→ **Instructions**
**A.** Copy the portion of the tribunal passage starting with "21.  Prior to" and going on through "from Miss Todd.".
**B.** In one to three sentences, explain why, according to Mr Govan's submissions in the tribunal passage, the appellant could relocate to another province.
**C.** For each statement, say whether it agrees with the tribunal passage. Answer yes or no, and quote the deciding words of the passage.
(i) Mr Govan objected to the lodging of the further letter from Dr Tran.
(ii) Miss Todd made her submissions before Mr Govan made his.
(iii) The appellant's supplementary witness statement was dated 30th August 2019.

21.  Prior to the resumed hearing Miss Todd submitted a report, dated 19th August 2019, from the expert witness for the appellant, Dr Tran Thi Lan Anh.  She also submitted a supplementary witness statement dated 30th August 2019 by the appellant.  At the hearing she produced a further letter, dated 9th September 2019, from Dr Tran in response to a further query Miss Todd had raised.  Mr Govan had no objection to the lodging of the further letter and I allowed all the additional evidence to be admitted.

 

22.  The appellant was called as a witness for the purpose of adopting her additional statement.  She was cross-examined by Mr Govan about her contact with her family.  After hearing the appellant’s evidence I heard submissions, first from Mr Govan and then from Miss Todd.

 

Submissions

 

23.  Mr Govan submitted that the expert evidence now showed that temporary residence was available in Vietnam.  This would allow the appellant to relocate to another province, where she could obtain a temporary ho khau for three months.

 

24.  Mr Govan further submitted that there were discrepancies in the appellant’s evidence about whether she was in contact with her family in Vietnam.  These arose chiefly from the question of whether the appellant used to contact her family by phone from the UK or they used to contact her.  Mr Govan maintained that the appellant was not forthcoming or truthful.  If the appellant had lost contact with her family, as she maintained, there was no evidence the appellant had taken any steps to trace them.  If she was in contact with her family, they would be able to obtain new ID documents for her.  It was for the appellant to show that she would not be able to ask her family to obtain ID documents for her and the evidence did not establish this.

→ **Data under study**
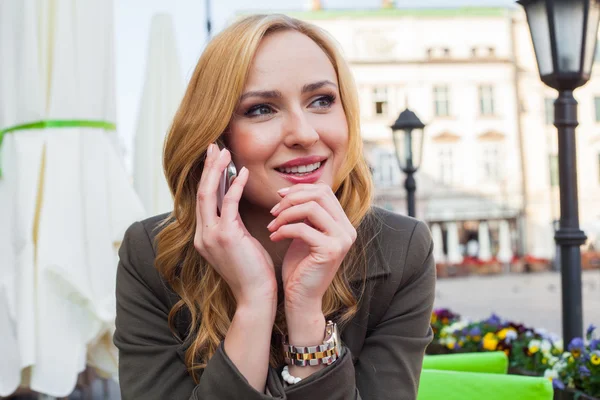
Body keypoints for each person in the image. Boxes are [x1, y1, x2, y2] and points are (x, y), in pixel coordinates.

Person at [113, 14, 436, 400]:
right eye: (262, 109)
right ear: (216, 136)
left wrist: (306, 313)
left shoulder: (402, 248)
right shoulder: (151, 253)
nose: (304, 133)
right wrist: (254, 302)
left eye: (322, 100)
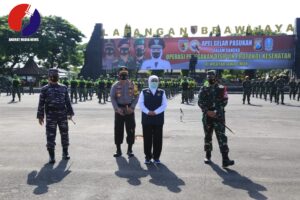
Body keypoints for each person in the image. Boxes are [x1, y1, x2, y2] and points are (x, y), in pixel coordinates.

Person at [37, 68, 74, 164]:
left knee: (65, 134)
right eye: (52, 75)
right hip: (51, 115)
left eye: (55, 75)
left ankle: (65, 152)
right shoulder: (44, 89)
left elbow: (67, 101)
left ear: (58, 77)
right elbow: (41, 103)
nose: (54, 77)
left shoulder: (64, 87)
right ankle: (51, 156)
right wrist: (40, 116)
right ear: (49, 77)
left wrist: (70, 112)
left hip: (62, 114)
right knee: (50, 135)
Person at [198, 70, 234, 168]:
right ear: (207, 78)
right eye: (209, 77)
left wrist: (216, 111)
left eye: (212, 77)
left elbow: (225, 101)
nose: (210, 79)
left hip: (219, 117)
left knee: (222, 137)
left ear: (215, 77)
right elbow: (200, 102)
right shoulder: (204, 89)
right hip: (207, 116)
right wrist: (208, 111)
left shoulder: (222, 88)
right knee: (208, 136)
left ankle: (225, 159)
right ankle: (208, 155)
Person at [110, 66, 139, 157]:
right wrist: (116, 109)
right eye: (121, 75)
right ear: (119, 75)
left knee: (131, 130)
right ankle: (118, 150)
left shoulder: (133, 85)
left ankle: (130, 149)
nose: (123, 77)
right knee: (118, 130)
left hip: (129, 110)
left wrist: (132, 107)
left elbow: (137, 96)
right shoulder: (115, 85)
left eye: (125, 75)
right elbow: (112, 97)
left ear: (127, 75)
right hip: (119, 110)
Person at [138, 75, 167, 164]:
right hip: (147, 118)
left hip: (158, 119)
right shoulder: (144, 91)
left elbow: (164, 105)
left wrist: (155, 112)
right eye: (152, 81)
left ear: (158, 82)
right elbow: (141, 104)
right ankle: (147, 157)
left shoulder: (162, 92)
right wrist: (148, 112)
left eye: (155, 81)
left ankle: (156, 157)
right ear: (149, 82)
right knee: (147, 138)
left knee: (158, 139)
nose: (154, 82)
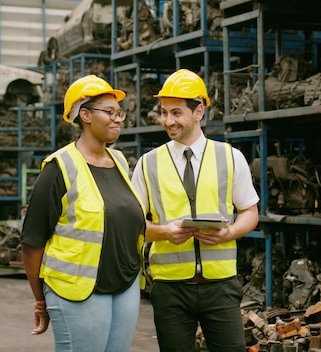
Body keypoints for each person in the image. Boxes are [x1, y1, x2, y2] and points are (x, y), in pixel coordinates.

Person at [131, 69, 259, 352]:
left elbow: (250, 212)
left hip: (221, 285)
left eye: (176, 113)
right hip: (170, 288)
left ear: (199, 110)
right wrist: (163, 232)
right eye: (164, 113)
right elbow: (132, 225)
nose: (168, 121)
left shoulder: (230, 157)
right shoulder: (147, 164)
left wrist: (230, 232)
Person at [21, 75, 146, 352]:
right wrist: (40, 299)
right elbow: (32, 242)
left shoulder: (120, 161)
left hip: (124, 284)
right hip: (77, 290)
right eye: (110, 112)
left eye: (119, 113)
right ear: (85, 115)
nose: (118, 119)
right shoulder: (59, 167)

→ **Results of the exercise**
**A.**
21.  Prior to the resumed hearing Miss Todd submitted a report, dated 19th August 2019, from the expert witness for the appellant, Dr Tran Thi Lan Anh.  She also submitted a supplementary witness statement dated 30th August 2019 by the appellant.  At the hearing she produced a further letter, dated 9th September 2019, from Dr Tran in response to a further query Miss Todd had raised.  Mr Govan had no objection to the lodging of the further letter and I allowed all the additional evidence to be admitted.

 

22.  The appellant was called as a witness for the purpose of adopting her additional statement.  She was cross-examined by Mr Govan about her contact with her family.  After hearing the appellant’s evidence I heard submissions, first from Mr Govan and then from Miss Todd.

**B.** Mr Govan argued that the expert evidence now showed that temporary residence was available in Vietnam. This would allow the appellant to move to another province and obtain a temporary ho khau there for three months.

**C.**
(i) No: "Mr Govan had no objection to the lodging of the further letter"
(ii) No: "first from Mr Govan and then from Miss Todd"
(iii) Yes: "a supplementary witness statement dated 30th August 2019 by the appellant"